All the action takes place during a 24-hour period and is linked by the amorous exploits of a handsome scoundrel named Jay (Steve Barcus). He breezes into Hawkins Gap and turns many female heads, including Nanette (Pamela Doherty), the meek assistant to an imperious opera singer (Diane Guthrie); a sister-duo of bank clerks named Jessica (Candace Evans) and Tommy (Kelley Murphy), who, despite her Catherian taste for dressing like a man, is apparently heterosexual; and the farmer's daughter Lena (Lori Evanson), whose affections are being violently sought by a macho mountain man named Canute (Greg Dulcie). The story with the least connection to these romantic shenanigans is the tragic romance between Nelly Bly (Dara Whitehead) and Allen Poole (Gaitley Matthews), the affable moonshiner she loves. By the musical's end, the scorecard goes thus: two happy endings, one unexpected death, one surprise family reunion, and two individuals who remain as unattached as when they started.
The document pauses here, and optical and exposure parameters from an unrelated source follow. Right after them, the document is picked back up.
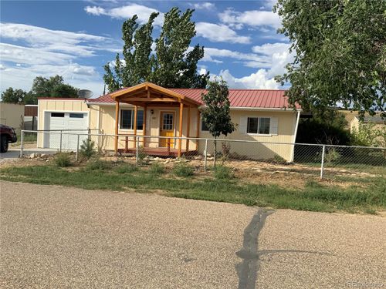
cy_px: 144
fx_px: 323
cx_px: 193
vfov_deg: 48.2
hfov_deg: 61.7
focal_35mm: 29
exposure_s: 1/2427
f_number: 1.8
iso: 20
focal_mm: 3
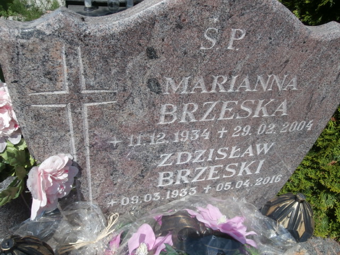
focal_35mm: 30
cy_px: 128
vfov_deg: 46.8
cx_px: 170
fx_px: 295
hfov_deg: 60.0
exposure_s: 1/1000
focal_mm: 5.36
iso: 100
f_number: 3.5
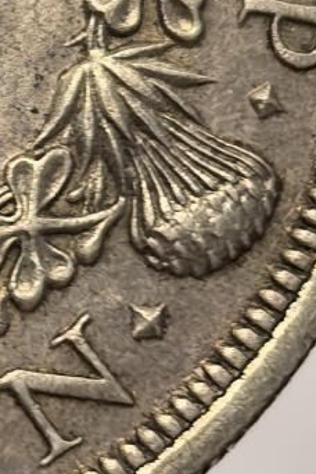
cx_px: -362
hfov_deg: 4.6
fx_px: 3897
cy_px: -15
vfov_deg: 6.9
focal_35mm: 296
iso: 200
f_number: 2
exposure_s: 1/100
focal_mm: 6.98
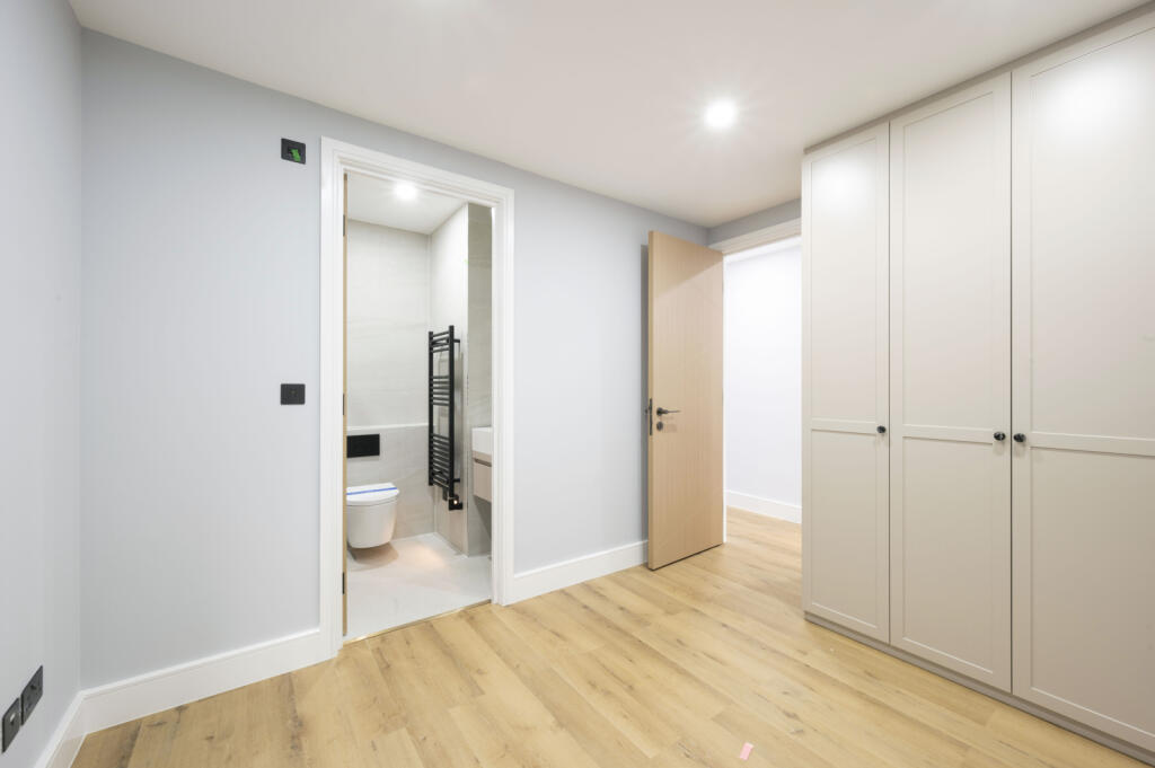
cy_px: 384
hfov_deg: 104.3
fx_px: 449
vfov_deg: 81.1
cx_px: 578
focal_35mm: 14
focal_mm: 14
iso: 200
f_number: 16
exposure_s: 2.5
The show was pleasant enough to sit through and, at under two hours plus intermission, not the endurance contest that many musicals become. But reflect back on what you've seen after the curtain has fallen, and you see the characters are unrealized at best, utterly dispensable at worst. Take the central role, Jay, the dashing wastrel who unites so many of these situations: He gets relatively little stage time, so we hear second-hand about his prowess, far more than we witness it. And although Gaitley Matthews as Allen Poole gets one of the show's musical high points lounging under the trees, he remains, for the show's duration, a devoted bumpkin who wheels his illegal wares around like they were Popsicles. Wouldn't there be a devilish side to this scofflaw? Meanwhile, Greg Dulcie looks the part of the big-legged wilderness galoot, and that's pretty much all the role asks him to bring to it.